IMF Raises Nigeria’s Growth Forecast to 3.9% in 2025, 4.1% in 2026
The IMF has raised Nigeria’s growth forecast to 3.9 percent in 2025 and 4.1 percent in 2026.
The Fund credited reforms, stable exchange rates, and improved investor confidence for the upgrade.
The International Monetary Fund (IMF) has revised upward its growth outlook for Nigeria, projecting the economy to expand by 3.9 percent in 2025 and 4.1 percent in 2026. The new forecast reflects growing optimism about the country’s strengthening macroeconomic fundamentals and the impact of recent domestic reforms.

The updated figures were contained in the IMF’s latest World Economic Outlook (WEO) report released during the IMF/World Bank Annual Meetings in Washington, D.C. According to the Fund, Nigeria’s improved trajectory is being driven by rising oil production, increased investor confidence, exchange rate stability, and ongoing fiscal and structural reforms.
In contrast, global growth is projected to ease from 3.3 percent in 2024 to 3.2 percent in 2025 and further to 3.1 percent in 2026, as trade restrictions and the fading effects of earlier policy supports begin to weigh on economic activity.
IMF Chief Economist Pierre-Olivier Gourinchas explained that Nigeria’s positive outlook is supported by local factors that set it apart from many other economies facing downward revisions.
“For Nigeria, we’re seeing stronger growth due to domestic improvements notably higher oil output, more confident investors, and a supportive fiscal stance heading into 2026,” he said. “The country’s relatively limited exposure to U.S. tariffs and a stable foreign reserve position have also helped strengthen its prospects.”
He added that Nigeria’s ongoing rebasing of its Gross Domestic Product (GDP) has further enhanced its macroeconomic profile.
Reacting to the IMF’s projections, Central Bank of Nigeria (CBN) Governor Olayemi Cardoso said reforms introduced under President Bola Tinubu’s administration had “significantly repositioned the economy,” building resilience against external shocks.
At the Intergovernmental Group of Twenty-Four (G-24) briefing, Cardoso stated: “We now operate a more competitive exchange rate system, with a positive trade balance expected to stay around six percent of GDP. The shift from import dependence to domestic production and export expansion marks a new phase of growth for Nigeria.”
He also noted that ongoing fiscal and monetary reforms have bolstered economic stability while reducing exposure to global tariff and trade disruptions.
The WEO further highlighted global economic patterns, predicting that emerging and developing markets would maintain growth above four percent, while advanced economies would linger around 1.5 percent.
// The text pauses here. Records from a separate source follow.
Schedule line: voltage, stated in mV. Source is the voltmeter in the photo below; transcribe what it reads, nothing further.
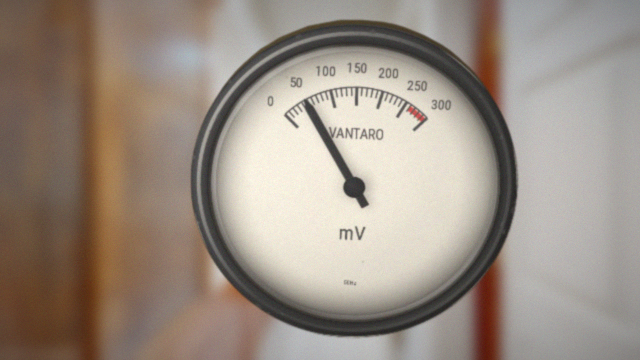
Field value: 50 mV
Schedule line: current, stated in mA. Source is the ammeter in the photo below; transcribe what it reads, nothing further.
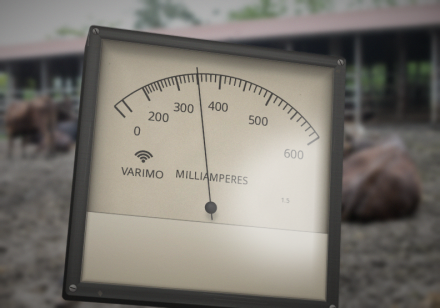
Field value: 350 mA
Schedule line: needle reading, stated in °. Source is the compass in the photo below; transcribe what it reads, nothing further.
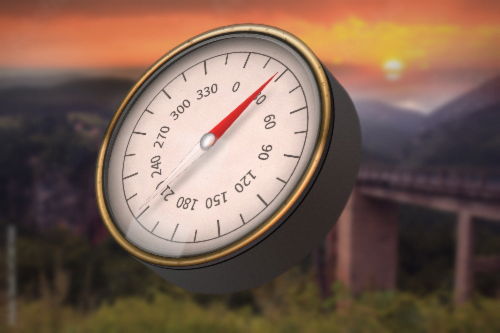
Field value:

Inflation is expected to continue its downward trend, though risks from protectionist policies, geopolitical conflicts, and labour market constraints remain.
The Fund advised governments to sustain credible and transparent fiscal measures, rebuild financial buffers, and ensure central bank independence. It warned that short-term policy tactics like trade rerouting or diversion could hinder long-term productivity.
“The global economy remains resilient despite trade tensions, but the effects of shifting trade policies are becoming clearer,” the report cautioned. “Inefficient allocation of resources and technological fragmentation could limit growth in coming years.”
IMF Deputy Research Director Petya Koeva Brooks noted that Sub-Saharan Africa’s growth will hold steady at 4.1 percent in 2025 before rising slightly to 4.4 percent in 2026, describing Nigeria’s revised forecast as one of the region’s most encouraging signs.